Globally, this represents one of the largest-scale AI inference deployment demands.
For Luo Hao and Volcano Engine, their primary objective is to serve these native AI applications within ByteDance. This involves addressing issues such as elastic scheduling of GPU resources, more efficient and low-latency computing and storage products, and the optimization of various network environments.
This practical experience and "trial and error" in serving large-scale AI inference scenario deployments, rare even globally, constitutes Volcano Engine's unique advantage in domestic AI infra services. It offers a stable IT architecture highly compatible with large-scale inference demands, cutting-edge GPU-centric resource scheduling and data processing capabilities, and service guarantees for core elements like network environments.
"Overall, we can not only enhance single card utilization for enterprises but also assist them in optimizing specific scenarios and deployment details," said Luo Hao.
Comprehensive data indicates that, with Volcano Engine's AI cloud-native solution, enterprises can achieve over 99% effective training duration in training scenarios and save 20% of GPU resources while improving performance by 100% in inference scenarios.
"In fact, compared to IDC's prediction that 'inference calculations will exceed training calculations by 2028,' this may occur two years earlier on our Volcano Engine," Luo Hao revealed.

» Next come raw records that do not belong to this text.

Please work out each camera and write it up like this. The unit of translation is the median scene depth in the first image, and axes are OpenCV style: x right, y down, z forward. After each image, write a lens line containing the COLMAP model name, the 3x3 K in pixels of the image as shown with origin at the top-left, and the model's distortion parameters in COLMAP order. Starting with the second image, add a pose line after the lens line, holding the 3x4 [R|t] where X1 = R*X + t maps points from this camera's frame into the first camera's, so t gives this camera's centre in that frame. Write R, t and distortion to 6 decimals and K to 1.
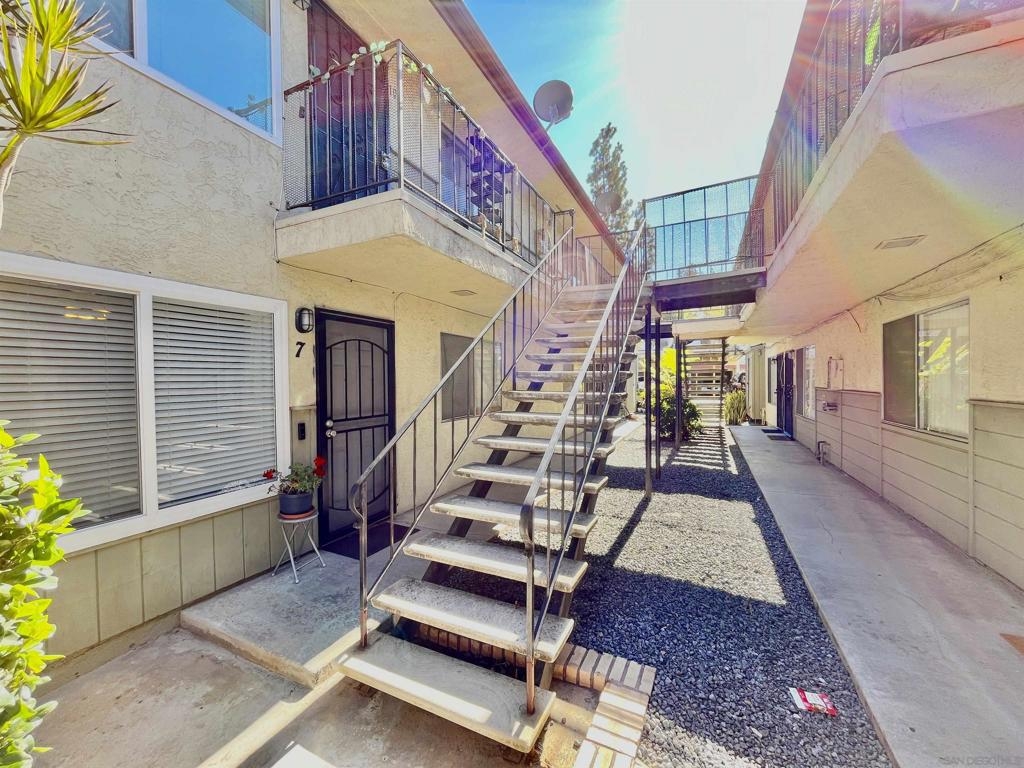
lens RADIAL K [[411.4, 0, 511.1], [0, 411.4, 387.5], [0, 0, 1]] dist [-0.002730, -0.000010]
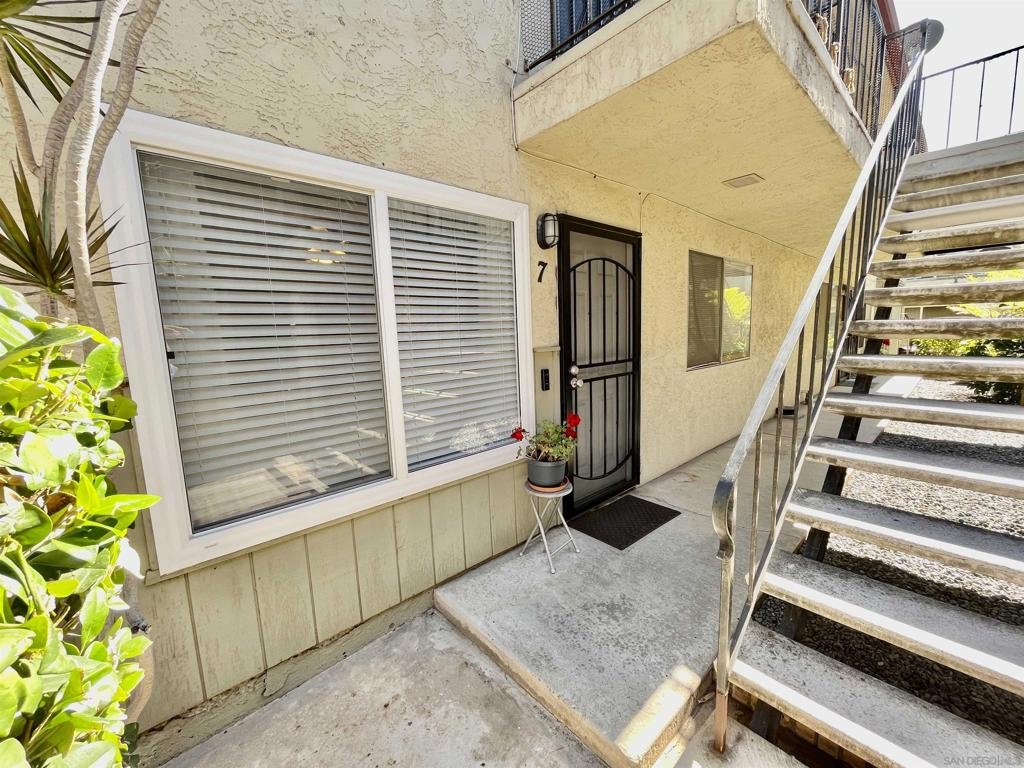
lens RADIAL K [[411.4, 0, 515.3], [0, 411.4, 387.6], [0, 0, 1]] dist [-0.002730, -0.000010]
pose [[0.926516, 0.027654, -0.375238, -0.301160], [0.018631, 0.992700, 0.119164, 0.031330], [0.375794, -0.117398, 0.919237, 0.293358]]
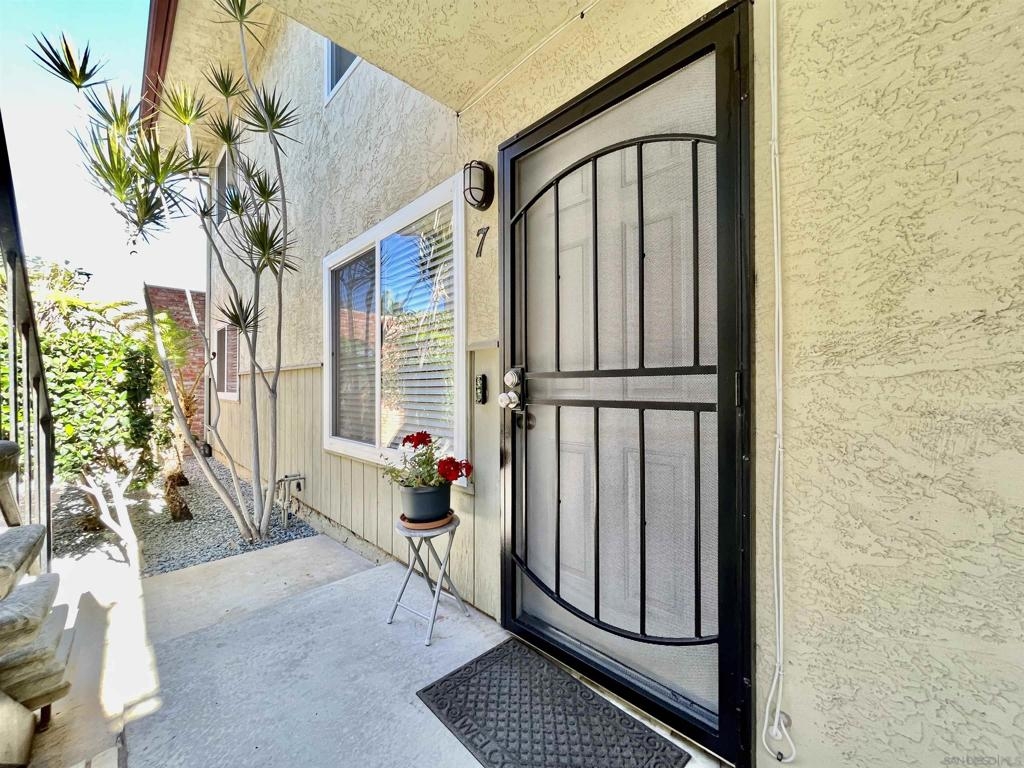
lens RADIAL K [[411.4, 0, 509.3], [0, 411.4, 389.5], [0, 0, 1]] dist [-0.002730, -0.000010]
pose [[-0.354531, 0.018079, -0.934870, -0.005059], [-0.005169, 0.999760, 0.021294, 0.105289], [0.935030, 0.012382, -0.354352, 1.379238]]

It's evident that, with the surge in inference demands, Volcano Engine's strong capability to meet enterprises' inference scenario needs will translate into a preferred choice for many enterprises.
The benign transmission line is straightforward: superior underlying support for AI infrastructure aids enterprises in completing large-scale inference deployments faster, fostering better, more usable, and cost-effective industrial AI applications. This enables enterprises to forge ahead in building their new competitive strengths.
Broadening the perspective, the AI cloud-native solution aligns with the latest underlying new infrastructure for the evolution of numerous industries and even China in the AI era. Only by establishing a robust underlying IT environment can we ensure AI technology's genuine implementation, fulfill numerous industrial scenario inference demands, and drive industries' progression from digitization to digital intelligence.
On this novel AI soil for enterprises and industries, Volcano Engine has taken the inaugural step.